-- Instructions to follow --
Extract the lines up to and including the one that contains "behandeling met antibiotica noodzakelijk", starting with the first line of the entries below, and omit the pictures.
==== Data extract
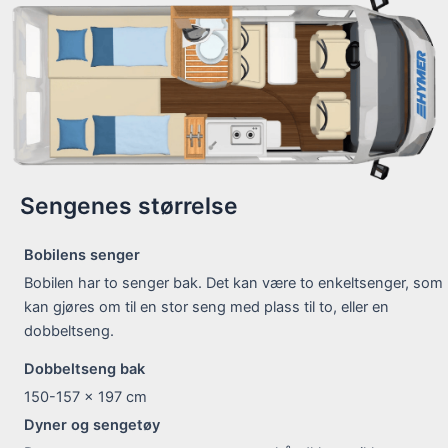
Sengenes størrelse
Bobilens senger
Bobilen har to senger bak. Det kan være to enkeltsenger, som
kan gjøres om til en stor seng med plass til to, eller en
dobbeltseng.
Dobbeltseng bak
150-157 x 197
cm
Dyner og sengetøy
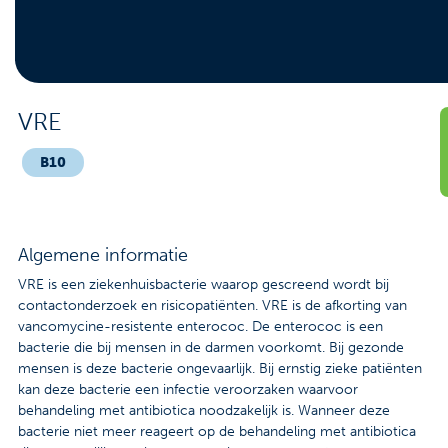
Contact
Veelgestelde vragen
Nieuws
VRE
Tarieven
B10
Afspraak maken
Algemene informatie
Locaties
VRE is een ziekenhuisbacterie waarop gescreend wordt bij
contactonderzoek en risicopatiënten. VRE is de afkorting van
Praktische informatie
vancomycine-resistente enterococ. De enterococ is een
bacterie die bij mensen in de darmen voorkomt. Bij gezonde
Onderzoeken
mensen is deze bacterie ongevaarlijk. Bij ernstig zieke patiënten
kan deze bacterie een infectie veroorzaken waarvoor
Trombosedienst
behandeling met antibiotica noodzakelijk is. Wanneer deze
bacterie niet meer reageert op de behandeling met antibiotica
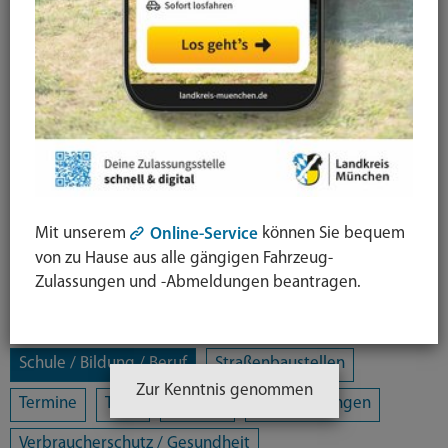
Alle Kategorien
Amtsblatt
Arbeit / Gewerbe / Jobcenter
Ausländerrecht & Integration
Bauen und Wohnen
Bürgerschaftliches Engagement
Chancengleichheit
Eltern- und Jugendberatungsstelle
Energie und Klimaschutz
Familie und Soziales
Mit unserem
können Sie bequem
Online-Service
Freizeit / Kultur / Sport
Jugendhilfeplanung
von zu Hause aus alle gängigen Fahrzeug-
Zulassungen und -Abmeldungen beantragen.
Landratsamt
Mobilität
Öffentliche Sicherheit und Ordnung
Schule / Bildung / Beruf
Straßenbaustellen
Zur Kenntnis genommen
Termine
Tiere
Umwelt
Veranstaltungen
Verbraucherschutz / Gesundheit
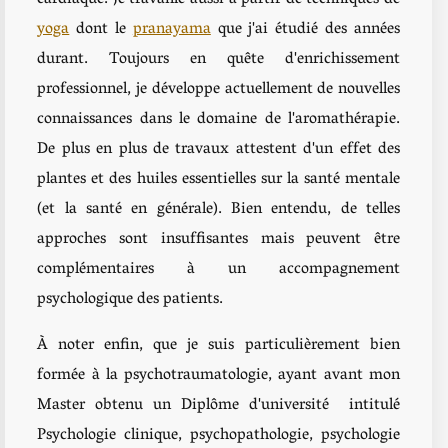
yoga
dont le
pranayama
que j'ai étudié des années
durant. Toujours en quête d'enrichissement
professionnel, je développe actuellement de nouvelles
connaissances dans le domaine de l'aromathérapie.
De plus en plus de travaux attestent d'un effet des
plantes et des huiles essentielles sur la santé mentale
(et la santé en générale). Bien entendu, de telles
approches sont insuffisantes mais peuvent être
complémentaires à un accompagnement
psychologique des patients.
À noter enfin, que je suis particulièrement bien
formée à la psychotraumatologie, ayant avant mon
Master obtenu un Diplôme d'université intitulé
Psychologie clinique, psychopathologie, psychologie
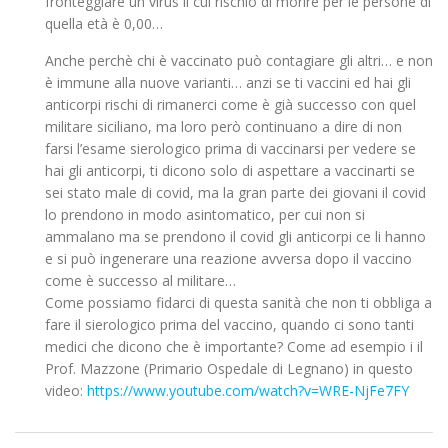
fronteggiare un virus il cui rischio di morire per le persone di
quella età è 0,00…
Anche perchè chi è vaccinato può contagiare gli altri… e non
è immune alla nuove varianti… anzi se ti vaccini ed hai gli
anticorpi rischi di rimanerci come è già successo con quel
militare siciliano, ma loro però continuano a dire di non
farsi l’esame sierologico prima di vaccinarsi per vedere se
hai gli anticorpi, ti dicono solo di aspettare a vaccinarti se
sei stato male di covid, ma la gran parte dei giovani il covid
lo prendono in modo asintomatico, per cui non si
ammalano ma se prendono il covid gli anticorpi ce li hanno
e si può ingenerare una reazione avversa dopo il vaccino
come è successo al militare…
Come possiamo fidarci di questa sanità che non ti obbliga a
fare il sierologico prima del vaccino, quando ci sono tanti
medici che dicono che è importante? Come ad esempio i il
Prof. Mazzone (Primario Ospedale di Legnano) in questo
video:
https://www.youtube.com/watch?v=WRE-NjFe7FY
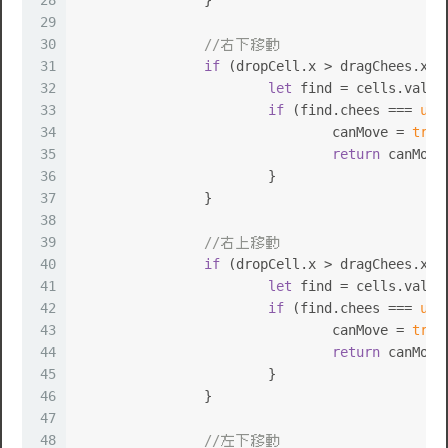
28
		}
29
30
//右下移動
31
if
 (dropCell.
x
 > dragChees.
x
 &
32
let
 find = cells.
value
33
if
 (find.
chees
 === 
und
34
				canMove = 
true
35
return
 canMove
36
			}
37
		}
38
39
//右上移動
40
if
 (dropCell.
x
 > dragChees.
x
 &
41
let
 find = cells.
value
42
if
 (find.
chees
 === 
und
43
				canMove = 
true
44
return
 canMove
45
			}
46
		}
47
48
//左下移動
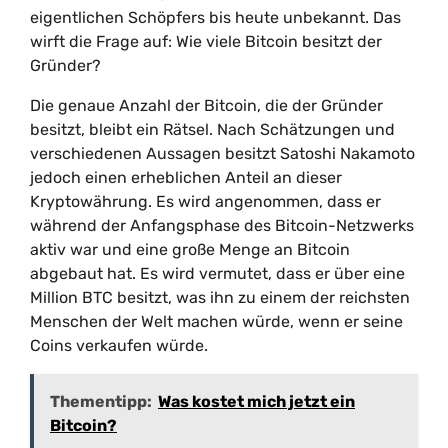
eigentlichen Schöpfers bis heute unbekannt. Das
wirft die Frage auf: Wie viele Bitcoin besitzt der
Gründer?
Die genaue Anzahl der Bitcoin, die der Gründer
besitzt, bleibt ein Rätsel. Nach Schätzungen und
verschiedenen Aussagen besitzt Satoshi Nakamoto
jedoch einen erheblichen Anteil an dieser
Kryptowährung. Es wird angenommen, dass er
während der Anfangsphase des Bitcoin-Netzwerks
aktiv war und eine große Menge an Bitcoin
abgebaut hat. Es wird vermutet, dass er über eine
Million BTC besitzt, was ihn zu einem der reichsten
Menschen der Welt machen würde, wenn er seine
Coins verkaufen würde.
Thementipp:
Was kostet mich jetzt ein
Bitcoin?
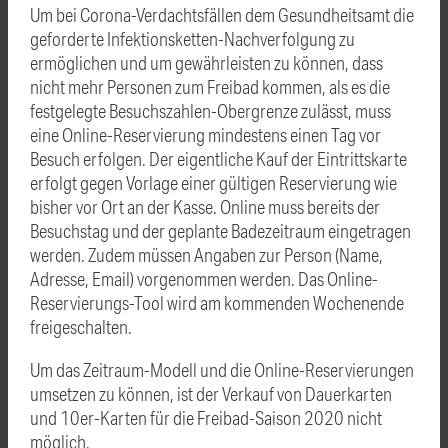
Um bei Corona-Verdachtsfällen dem Gesundheitsamt die
geforderte Infektionsketten-Nachverfolgung zu
ermöglichen und um gewährleisten zu können, dass
nicht mehr Personen zum Freibad kommen, als es die
festgelegte Besuchszahlen-Obergrenze zulässt, muss
eine Online-Reservierung mindestens einen Tag vor
Besuch erfolgen. Der eigentliche Kauf der Eintrittskarte
erfolgt gegen Vorlage einer gültigen Reservierung wie
bisher vor Ort an der Kasse. Online muss bereits der
Besuchstag und der geplante Badezeitraum eingetragen
werden. Zudem müssen Angaben zur Person (Name,
Adresse, Email) vorgenommen werden. Das Online-
Reservierungs-Tool wird am kommenden Wochenende
freigeschalten.
Um das Zeitraum-Modell und die Online-Reservierungen
umsetzen zu können, ist der Verkauf von Dauerkarten
und 10er-Karten für die Freibad-Saison 2020 nicht
möglich.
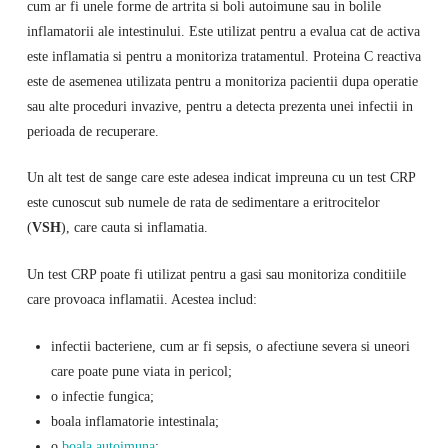
cum ar fi unele forme de artrita si boli autoimune sau in bolile
inflamatorii ale intestinului. Este utilizat pentru a evalua cat de activa
este inflamatia si pentru a monitoriza tratamentul. Proteina C reactiva
este de asemenea utilizata pentru a monitoriza pacientii dupa operatie
sau alte proceduri invazive, pentru a detecta prezenta unei infectii in
perioada de recuperare.
Un alt test de sange care este adesea indicat impreuna cu un test CRP
este cunoscut sub numele de rata de sedimentare a eritrocitelor
(
VSH
), care cauta si inflamatia.
Un test CRP poate fi utilizat pentru a gasi sau monitoriza conditiile
care provoaca inflamatii. Acestea includ:
infectii bacteriene, cum ar fi sepsis, o afectiune severa si uneori
care poate pune viata in pericol;
o infectie fungica;
boala inflamatorie intestinala;
o
boala autoimuna
;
========
-- Exercise response --
Sengenes størrelse
Bobilens senger
Bobilen har to senger bak. Det kan være to enkeltsenger, som
kan gjøres om til en stor seng med plass til to, eller en
dobbeltseng.
Dobbeltseng bak
150-157 x 197
cm
Dyner og sengetøy
Contact
Veelgestelde vragen
Nieuws
VRE
Tarieven
B10
Afspraak maken
Algemene informatie
Locaties
VRE is een ziekenhuisbacterie waarop gescreend wordt bij
contactonderzoek en risicopatiënten. VRE is de afkorting van
Praktische informatie
vancomycine-resistente enterococ. De enterococ is een
bacterie die bij mensen in de darmen voorkomt. Bij gezonde
Onderzoeken
mensen is deze bacterie ongevaarlijk. Bij ernstig zieke patiënten
kan deze bacterie een infectie veroorzaken waarvoor
Trombosedienst
behandeling met antibiotica noodzakelijk is. Wanneer deze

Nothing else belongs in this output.